The purpose of this blog post is to communicate about NetScaler's Layer 3 traffic segmentation capabilities through the implementation of Traffic Domains and communicate design drivers that would motivate the use of traffic domains on an enterprise network. While this post focuses on NetScalers implementation of Layer 3 (L3) segmentation, this is not unique to NetScaler, all other Load-Balancing players implement a form of this.
What is a Traffic Domain
A Traffic Domain is NetScaler's take on VRF (Virtual Routing and Forwarding). Essentially it allows a single physical device to implement multiple 'virtual routing tables' by assigning a device's routing object (such as an IP address, route entry, or etc.) to a traffic domain ID; an integer between 0 and 4096 where 0 is the default traffic domain.

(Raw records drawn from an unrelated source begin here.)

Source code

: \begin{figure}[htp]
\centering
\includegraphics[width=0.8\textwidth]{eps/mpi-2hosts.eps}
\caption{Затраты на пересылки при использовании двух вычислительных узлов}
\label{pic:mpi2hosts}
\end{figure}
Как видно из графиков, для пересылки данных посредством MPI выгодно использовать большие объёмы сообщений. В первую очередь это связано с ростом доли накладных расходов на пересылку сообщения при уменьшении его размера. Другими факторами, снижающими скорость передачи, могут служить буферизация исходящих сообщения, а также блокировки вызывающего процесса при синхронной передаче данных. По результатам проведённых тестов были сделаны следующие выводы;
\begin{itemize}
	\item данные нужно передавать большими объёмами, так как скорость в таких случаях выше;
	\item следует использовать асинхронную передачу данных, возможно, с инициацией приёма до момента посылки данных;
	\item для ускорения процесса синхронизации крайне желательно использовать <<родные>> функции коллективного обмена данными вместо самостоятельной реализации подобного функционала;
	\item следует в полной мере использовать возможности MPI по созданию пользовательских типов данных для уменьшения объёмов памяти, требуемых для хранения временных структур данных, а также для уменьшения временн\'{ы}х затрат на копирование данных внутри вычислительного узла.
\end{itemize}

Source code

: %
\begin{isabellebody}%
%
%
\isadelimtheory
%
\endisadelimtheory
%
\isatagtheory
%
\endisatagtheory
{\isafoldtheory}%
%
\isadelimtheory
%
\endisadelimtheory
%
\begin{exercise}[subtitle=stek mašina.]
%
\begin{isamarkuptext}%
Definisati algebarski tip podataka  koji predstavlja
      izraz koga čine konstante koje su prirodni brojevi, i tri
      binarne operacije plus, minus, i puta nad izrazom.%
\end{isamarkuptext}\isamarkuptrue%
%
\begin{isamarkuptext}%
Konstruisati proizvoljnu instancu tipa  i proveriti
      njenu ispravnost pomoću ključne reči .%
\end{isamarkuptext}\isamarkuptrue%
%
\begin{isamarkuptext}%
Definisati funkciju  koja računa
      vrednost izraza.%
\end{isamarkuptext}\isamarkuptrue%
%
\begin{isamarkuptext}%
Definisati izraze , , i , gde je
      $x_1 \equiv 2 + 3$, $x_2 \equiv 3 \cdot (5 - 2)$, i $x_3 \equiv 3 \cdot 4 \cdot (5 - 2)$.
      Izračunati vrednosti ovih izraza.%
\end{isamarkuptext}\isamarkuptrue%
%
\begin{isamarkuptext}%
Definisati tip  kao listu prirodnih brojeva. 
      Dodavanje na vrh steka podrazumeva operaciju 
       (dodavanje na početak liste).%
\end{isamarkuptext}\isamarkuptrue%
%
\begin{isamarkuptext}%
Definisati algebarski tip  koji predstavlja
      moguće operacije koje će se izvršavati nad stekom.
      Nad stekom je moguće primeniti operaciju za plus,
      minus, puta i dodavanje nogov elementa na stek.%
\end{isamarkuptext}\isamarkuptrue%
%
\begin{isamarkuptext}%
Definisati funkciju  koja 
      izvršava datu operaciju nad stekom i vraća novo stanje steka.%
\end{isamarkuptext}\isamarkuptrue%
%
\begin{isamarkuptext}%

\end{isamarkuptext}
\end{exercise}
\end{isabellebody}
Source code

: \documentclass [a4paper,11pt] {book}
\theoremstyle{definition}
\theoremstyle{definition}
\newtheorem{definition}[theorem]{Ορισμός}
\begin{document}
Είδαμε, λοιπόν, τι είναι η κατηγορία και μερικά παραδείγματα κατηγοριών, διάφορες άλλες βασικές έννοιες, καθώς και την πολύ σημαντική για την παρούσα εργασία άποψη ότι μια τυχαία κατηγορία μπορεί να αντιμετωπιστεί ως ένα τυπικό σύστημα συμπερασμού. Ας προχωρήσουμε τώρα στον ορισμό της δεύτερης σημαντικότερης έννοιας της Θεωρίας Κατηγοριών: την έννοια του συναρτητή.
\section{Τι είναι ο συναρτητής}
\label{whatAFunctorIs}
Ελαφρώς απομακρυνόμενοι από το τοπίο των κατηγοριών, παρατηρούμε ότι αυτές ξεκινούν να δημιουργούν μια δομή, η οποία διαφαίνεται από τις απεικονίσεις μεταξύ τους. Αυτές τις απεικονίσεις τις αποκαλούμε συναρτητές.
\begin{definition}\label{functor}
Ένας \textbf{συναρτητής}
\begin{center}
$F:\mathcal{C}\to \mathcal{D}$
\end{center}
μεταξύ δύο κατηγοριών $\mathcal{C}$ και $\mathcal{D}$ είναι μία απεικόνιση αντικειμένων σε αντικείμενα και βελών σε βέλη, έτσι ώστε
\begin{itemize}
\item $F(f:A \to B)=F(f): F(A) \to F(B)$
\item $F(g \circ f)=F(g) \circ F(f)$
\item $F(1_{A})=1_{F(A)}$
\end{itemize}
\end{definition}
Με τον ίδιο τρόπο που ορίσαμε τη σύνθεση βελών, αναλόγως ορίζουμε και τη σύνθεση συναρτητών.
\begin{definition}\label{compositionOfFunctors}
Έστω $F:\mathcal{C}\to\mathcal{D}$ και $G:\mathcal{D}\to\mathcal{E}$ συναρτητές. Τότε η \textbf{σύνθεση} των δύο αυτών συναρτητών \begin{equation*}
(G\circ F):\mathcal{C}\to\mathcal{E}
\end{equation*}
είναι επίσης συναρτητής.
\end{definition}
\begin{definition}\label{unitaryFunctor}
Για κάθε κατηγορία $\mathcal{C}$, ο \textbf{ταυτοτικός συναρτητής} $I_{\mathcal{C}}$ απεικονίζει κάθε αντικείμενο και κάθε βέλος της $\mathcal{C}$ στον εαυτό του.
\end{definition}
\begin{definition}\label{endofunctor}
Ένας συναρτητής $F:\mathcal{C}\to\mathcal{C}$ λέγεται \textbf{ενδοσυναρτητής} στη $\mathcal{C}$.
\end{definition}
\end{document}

Traffic Domains help with segregating a device's traffic forwarding objects into separate logical functions. For example a Subnet IP, Virtual Server, and Routing Instances can be separated into traffic domains 1, 2, and 3 with aliases of 'DMZ', 'Production', and 'DEV' respectively.
Segregation is primarily useful for security, but also comes with positive ease of management implications.
Why Use Traffic Domains
There can be many creative use-cases and business drivers that spawn when considering Layer 3 traffic segmentation; however, I believe many of these can be distilled down to two primary motivations: security and ease of management. Both of these motivations also go hand-in-hand.

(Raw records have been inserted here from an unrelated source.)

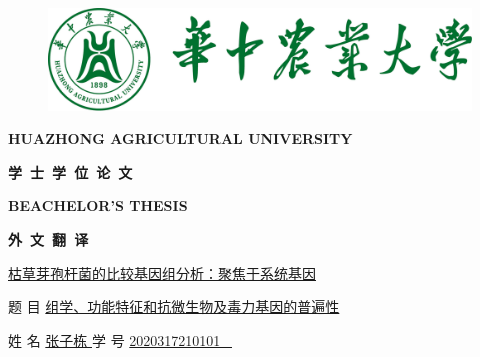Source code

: \documentclass[UTF8]{ctexart}
\begin{document}
\thispagestyle{empty}

\begin{figure}[!t]
    \centering
    \includegraphics[scale=0.7]{figures/hzua_logo.png}
\end{figure}
\begin{center}
    {\noindent{}\textbf{HUAZHONG AGRICULTURAL UNIVERSITY}} 

    \vspace{1.5cm}

    {\fontsize{38}{3}\heiti\textbf{学\ 士\ 学\ 位\ 论\ 文}}

    \vspace{0.4cm}

    {\textbf{BEACHELOR'S THESIS}}

    \vspace{2cm}

    {\fontsize{45}{3mm}\heiti\textbf{外\ 文\ 翻\ 译}}
    
    \vspace{2cm}

\end{center}

{ \heiti \fontsize{16}{16} \noindent \hspace{2.8cm}
\underline{枯草芽孢杆菌的比较基因组分析：聚焦于系统基因}
}

\vspace{-3mm}

{ \heiti \fontsize{18}{18} \noindent 题 \hspace{1cm} 目  
\fontsize{16}{16}\hspace{3.8mm}\underline{组学、功能特征和抗微生物及毒力基因的普遍性\hspace{6.2mm}}
}

\vspace{8mm}

{ \heiti \fontsize{18}{18} \noindent 
姓 \hspace{1cm} 名  \quad \underline{\hspace{1.2cm} 张子栋 \hspace{1.2cm}} \quad  学 \hspace{1cm} 号 \quad\underline{\quad {} 2020317210101 \ }
}
\end{document}
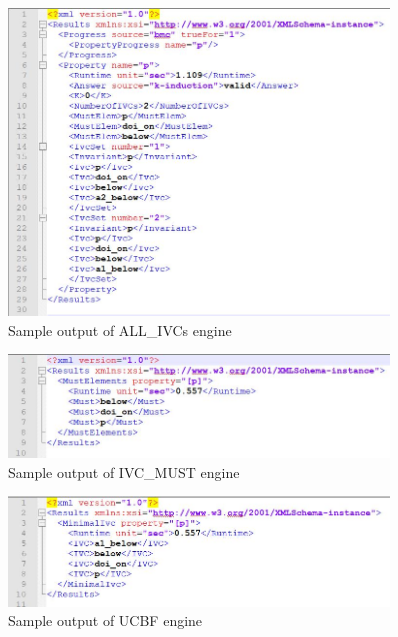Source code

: \begin{figure}
  \centering
  \includegraphics[width=0.9\textwidth]{figs/aivcout.jpg}
  \caption{Sample output of ALL\_IVCs engine}
  \label{fig:aivcout}
\end{figure}

\begin{figure}
  \centering
  \includegraphics[width=0.9\textwidth]{figs/mustout.jpg}
  \caption{Sample output of IVC\_MUST engine}
  \label{fig:mustout}
\end{figure}

\begin{figure}
  \centering
  \includegraphics[width=0.9\textwidth]{figs/ucbfout.jpg}
  \caption{Sample output of UCBF engine}
  \label{fig:ucbfout}
\end{figure}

The security motivation is pretty straight-forward: implement traffic domains to segregate network elements that cary differing security level requirements. For example, DMZ vs internal applications. To follow this example through: The traffic trajectories of DMZ, or, internet facing applications, is very different than the trajectories of internal applications. Internet facing (DMZ) applications have network traffic that originates from the internet while internal applications have traffic that originates from, well, the internal organization. The simplest solution to enforce these trajectories is to implement a technological solution that ensures internet-sourced traffic cannot reach applications that should only be reached by internal-sourced traffic. Traffic Domains are a simple way to achieve this.
EASE OF MANAGEMENT
Ease of Management has many components, but I will focus on a few: ease of security, ease of routing, and ultimately ease of reasoning.

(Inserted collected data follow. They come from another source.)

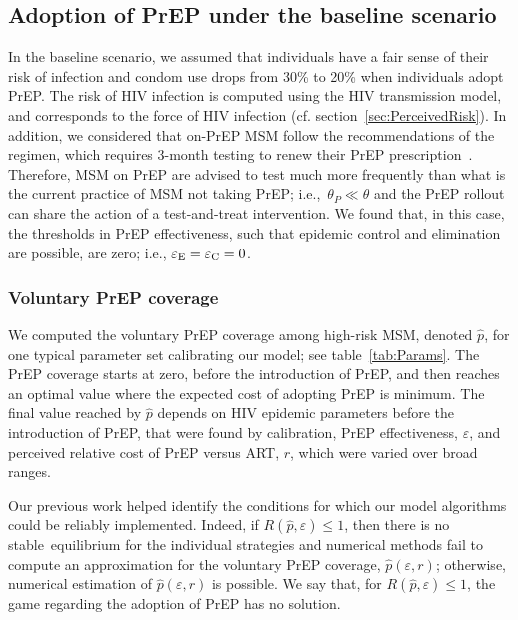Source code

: \documentclass[11pt]{article}
\begin{document}
\subsection{Adoption of PrEP under the baseline scenario}

In the baseline scenario, we assumed that individuals have a fair sense of their risk of infection and condom use drops from 30\% to 20\% when individuals adopt PrEP.\cite{Molina2015} The risk of HIV infection is computed using the HIV transmission model, and corresponds to the force of HIV infection (cf. section~\ref{sec:PerceivedRisk}). 
In addition, we considered that on-PrEP MSM follow the recommendations of the regimen, which requires 3-month testing to renew their PrEP prescription~\cite{Molina2015}. Therefore, MSM on PrEP are advised to test much more frequently than what is the current practice of MSM not taking PrEP; i.e.,~$\theta_P \ll \theta$ and the PrEP rollout can share the action of a test-and-treat intervention. We found that, in this case, the thresholds in PrEP effectiveness, such that epidemic control and elimination are possible, are zero; i.e., $\varepsilon_{\rm E} = \varepsilon_{\rm C} = 0$.


\subsubsection{Voluntary PrEP coverage}

We computed the voluntary PrEP coverage among high-risk MSM, denoted $\hat{p}$, for one typical parameter set calibrating our model; see table~\ref{tab:Params}. The PrEP coverage starts at zero, before the introduction of PrEP, and then reaches an optimal value where the expected cost of adopting PrEP is minimum. The final value reached by $\hat{p}$ depends on HIV epidemic parameters before the introduction of PrEP, that were found by calibration, PrEP effectiveness, $\varepsilon$, and perceived relative cost of PrEP versus ART, $r$, which were varied over broad ranges. 

Our previous work \cite{Jijon2017} helped identify the conditions for which our model algorithms could be reliably implemented. Indeed, if $R(\hat{p},\varepsilon) \leq 1$, then there is no stable~equilibrium for the individual strategies and numerical methods fail to compute an approximation for the voluntary PrEP coverage, $\hat{p}(\varepsilon, r)$; otherwise, numerical estimation of $\hat{p}(\varepsilon, r)$ is possible. We say that, for $R(\hat{p},\varepsilon) \leq 1$, the game regarding the adoption of PrEP has no solution.
\end{document}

I will address these in reverse order: first focusing on 'ease of reasoning'. A network can be more easily secured if it is more easily to reason about. For example, If we enforce traffic trajectories through Traffic Domains by separating DMZ and Internal applications we only need to implement security policies that pertain to their respective domain. So for the DMZ domain, we only need to implement policies that affect internet-sourced traffic to internet facing (DMZ) applications. Through the implementation of Traffic Domains, no other traffic trajectory is possible. Internet sourced traffic will not be able to reach objects in a differing domain than that of the DMZ. You can think of security being achieved through traffic domains by limiting the number of 'edge-cases' to account for in your security policies.
Imagine the scenario where DMZ and internal applications were in the same traffic domain, which means that technically through routing it would be more feasible for internet source traffic to reach internal applications. As this is most likely against security policy, security rules now need to be implemented to enforce this type of traffic trajectory from occurring. This results in confusing rules on security devices to enforce a trajectory that shouldn't be possible, Traffic Domains simplify this.
Not only are security rules more complicated, but routing also becomes more complicated. Consider trying to make routing work between internet facing applications for their internet sourced users and internal applications for their internal users. Just like on the security front, more routing protocols or entries are required to ensure Layer 3 reachability between this spectrum of applications and their users. This also can be simplified with Traffic Domains. Consider the DMZ domain where, in most cases, a single static route would be required to gain reachability between the internet facing applications and their internet sourced users.